◆ EXERCISE
Beneath this task is a listing; retype all of it exactly.

◆ SUPPLIED MATERIAL

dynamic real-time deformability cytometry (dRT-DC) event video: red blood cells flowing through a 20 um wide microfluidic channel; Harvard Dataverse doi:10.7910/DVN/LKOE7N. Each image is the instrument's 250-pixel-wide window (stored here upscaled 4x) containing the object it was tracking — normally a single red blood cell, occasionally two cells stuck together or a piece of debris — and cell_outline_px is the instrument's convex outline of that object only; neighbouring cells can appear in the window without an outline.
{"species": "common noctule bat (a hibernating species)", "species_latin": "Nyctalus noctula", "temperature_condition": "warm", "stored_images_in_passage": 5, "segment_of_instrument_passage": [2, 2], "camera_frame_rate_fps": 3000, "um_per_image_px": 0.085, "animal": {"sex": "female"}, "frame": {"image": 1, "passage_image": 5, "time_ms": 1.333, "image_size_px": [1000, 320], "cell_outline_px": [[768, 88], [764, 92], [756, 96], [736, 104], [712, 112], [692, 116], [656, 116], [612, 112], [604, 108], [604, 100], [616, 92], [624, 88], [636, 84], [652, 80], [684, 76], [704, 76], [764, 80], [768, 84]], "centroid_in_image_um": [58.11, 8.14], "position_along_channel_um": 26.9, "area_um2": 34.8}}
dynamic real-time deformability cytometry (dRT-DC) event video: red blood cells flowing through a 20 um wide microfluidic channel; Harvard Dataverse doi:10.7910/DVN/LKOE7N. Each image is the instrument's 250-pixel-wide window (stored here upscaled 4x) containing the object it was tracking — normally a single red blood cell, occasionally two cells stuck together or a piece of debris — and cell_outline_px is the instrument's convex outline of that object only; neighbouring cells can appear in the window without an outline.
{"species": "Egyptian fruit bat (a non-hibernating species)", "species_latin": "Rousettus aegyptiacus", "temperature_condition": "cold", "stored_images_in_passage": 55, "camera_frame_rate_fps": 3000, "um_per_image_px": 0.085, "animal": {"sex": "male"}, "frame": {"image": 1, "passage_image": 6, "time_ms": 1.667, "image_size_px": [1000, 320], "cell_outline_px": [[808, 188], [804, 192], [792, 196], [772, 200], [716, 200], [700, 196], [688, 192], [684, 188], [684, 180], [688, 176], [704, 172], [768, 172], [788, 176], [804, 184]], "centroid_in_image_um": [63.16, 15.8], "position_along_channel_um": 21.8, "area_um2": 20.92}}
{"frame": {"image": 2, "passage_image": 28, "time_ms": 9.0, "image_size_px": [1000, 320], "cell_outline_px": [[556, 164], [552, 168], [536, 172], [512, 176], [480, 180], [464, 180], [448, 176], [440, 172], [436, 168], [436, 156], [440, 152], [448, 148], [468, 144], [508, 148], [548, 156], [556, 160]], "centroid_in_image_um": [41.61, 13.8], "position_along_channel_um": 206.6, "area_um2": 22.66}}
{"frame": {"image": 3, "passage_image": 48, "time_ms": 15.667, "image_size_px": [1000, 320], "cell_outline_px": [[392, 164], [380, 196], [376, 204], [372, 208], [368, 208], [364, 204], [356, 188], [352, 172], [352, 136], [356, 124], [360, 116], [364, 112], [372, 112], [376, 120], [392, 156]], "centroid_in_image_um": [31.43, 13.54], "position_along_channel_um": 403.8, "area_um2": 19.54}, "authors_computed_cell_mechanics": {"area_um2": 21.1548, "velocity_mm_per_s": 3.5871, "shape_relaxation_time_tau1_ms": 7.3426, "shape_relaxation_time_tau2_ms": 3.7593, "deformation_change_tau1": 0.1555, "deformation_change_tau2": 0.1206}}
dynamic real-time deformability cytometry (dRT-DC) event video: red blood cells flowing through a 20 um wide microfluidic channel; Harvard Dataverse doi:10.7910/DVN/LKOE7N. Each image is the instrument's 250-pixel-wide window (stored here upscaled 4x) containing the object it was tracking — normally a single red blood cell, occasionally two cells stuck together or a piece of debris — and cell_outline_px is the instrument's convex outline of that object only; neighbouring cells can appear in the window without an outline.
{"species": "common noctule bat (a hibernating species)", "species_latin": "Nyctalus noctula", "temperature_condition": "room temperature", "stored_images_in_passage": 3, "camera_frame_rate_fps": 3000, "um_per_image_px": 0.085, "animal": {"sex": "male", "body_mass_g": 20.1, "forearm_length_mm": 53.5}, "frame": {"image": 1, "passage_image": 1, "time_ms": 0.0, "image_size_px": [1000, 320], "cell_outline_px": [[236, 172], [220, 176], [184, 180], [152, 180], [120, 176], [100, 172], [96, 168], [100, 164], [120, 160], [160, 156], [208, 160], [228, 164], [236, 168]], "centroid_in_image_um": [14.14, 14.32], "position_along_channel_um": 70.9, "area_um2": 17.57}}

◆ RESPONSE BELOW
dynamic real-time deformability cytometry (dRT-DC) event video: red blood cells flowing through a 20 um wide microfluidic channel; Harvard Dataverse doi:10.7910/DVN/LKOE7N. Each image is the instrument's 250-pixel-wide window (stored here upscaled 4x) containing the object it was tracking — normally a single red blood cell, occasionally two cells stuck together or a piece of debris — and cell_outline_px is the instrument's convex outline of that object only; neighbouring cells can appear in the window without an outline.
{"species": "common noctule bat (a hibernating species)", "species_latin": "Nyctalus noctula", "temperature_condition": "warm", "stored_images_in_passage": 5, "segment_of_instrument_passage": [2, 2], "camera_frame_rate_fps": 3000, "um_per_image_px": 0.085, "animal": {"sex": "female"}, "frame": {"image": 1, "passage_image": 5, "time_ms": 1.333, "image_size_px": [1000, 320], "cell_outline_px": [[768, 88], [764, 92], [756, 96], [736, 104], [712, 112], [692, 116], [656, 116], [612, 112], [604, 108], [604, 100], [616, 92], [624, 88], [636, 84], [652, 80], [684, 76], [704, 76], [764, 80], [768, 84]], "centroid_in_image_um": [58.11, 8.14], "position_along_channel_um": 26.9, "area_um2": 34.8}}
dynamic real-time deformability cytometry (dRT-DC) event video: red blood cells flowing through a 20 um wide microfluidic channel; Harvard Dataverse doi:10.7910/DVN/LKOE7N. Each image is the instrument's 250-pixel-wide window (stored here upscaled 4x) containing the object it was tracking — normally a single red blood cell, occasionally two cells stuck together or a piece of debris — and cell_outline_px is the instrument's convex outline of that object only; neighbouring cells can appear in the window without an outline.
{"species": "Egyptian fruit bat (a non-hibernating species)", "species_latin": "Rousettus aegyptiacus", "temperature_condition": "cold", "stored_images_in_passage": 55, "camera_frame_rate_fps": 3000, "um_per_image_px": 0.085, "animal": {"sex": "male"}, "frame": {"image": 1, "passage_image": 6, "time_ms": 1.667, "image_size_px": [1000, 320], "cell_outline_px": [[808, 188], [804, 192], [792, 196], [772, 200], [716, 200], [700, 196], [688, 192], [684, 188], [684, 180], [688, 176], [704, 172], [768, 172], [788, 176], [804, 184]], "centroid_in_image_um": [63.16, 15.8], "position_along_channel_um": 21.8, "area_um2": 20.92}}
{"frame": {"image": 2, "passage_image": 28, "time_ms": 9.0, "image_size_px": [1000, 320], "cell_outline_px": [[556, 164], [552, 168], [536, 172], [512, 176], [480, 180], [464, 180], [448, 176], [440, 172], [436, 168], [436, 156], [440, 152], [448, 148], [468, 144], [508, 148], [548, 156], [556, 160]], "centroid_in_image_um": [41.61, 13.8], "position_along_channel_um": 206.6, "area_um2": 22.66}}
{"frame": {"image": 3, "passage_image": 48, "time_ms": 15.667, "image_size_px": [1000, 320], "cell_outline_px": [[392, 164], [380, 196], [376, 204], [372, 208], [368, 208], [364, 204], [356, 188], [352, 172], [352, 136], [356, 124], [360, 116], [364, 112], [372, 112], [376, 120], [392, 156]], "centroid_in_image_um": [31.43, 13.54], "position_along_channel_um": 403.8, "area_um2": 19.54}, "authors_computed_cell_mechanics": {"area_um2": 21.1548, "velocity_mm_per_s": 3.5871, "shape_relaxation_time_tau1_ms": 7.3426, "shape_relaxation_time_tau2_ms": 3.7593, "deformation_change_tau1": 0.1555, "deformation_change_tau2": 0.1206}}
dynamic real-time deformability cytometry (dRT-DC) event video: red blood cells flowing through a 20 um wide microfluidic channel; Harvard Dataverse doi:10.7910/DVN/LKOE7N. Each image is the instrument's 250-pixel-wide window (stored here upscaled 4x) containing the object it was tracking — normally a single red blood cell, occasionally two cells stuck together or a piece of debris — and cell_outline_px is the instrument's convex outline of that object only; neighbouring cells can appear in the window without an outline.
{"species": "common noctule bat (a hibernating species)", "species_latin": "Nyctalus noctula", "temperature_condition": "room temperature", "stored_images_in_passage": 3, "camera_frame_rate_fps": 3000, "um_per_image_px": 0.085, "animal": {"sex": "male", "body_mass_g": 20.1, "forearm_length_mm": 53.5}, "frame": {"image": 1, "passage_image": 1, "time_ms": 0.0, "image_size_px": [1000, 320], "cell_outline_px": [[236, 172], [220, 176], [184, 180], [152, 180], [120, 176], [100, 172], [96, 168], [100, 164], [120, 160], [160, 156], [208, 160], [228, 164], [236, 168]], "centroid_in_image_um": [14.14, 14.32], "position_along_channel_um": 70.9, "area_um2": 17.57}}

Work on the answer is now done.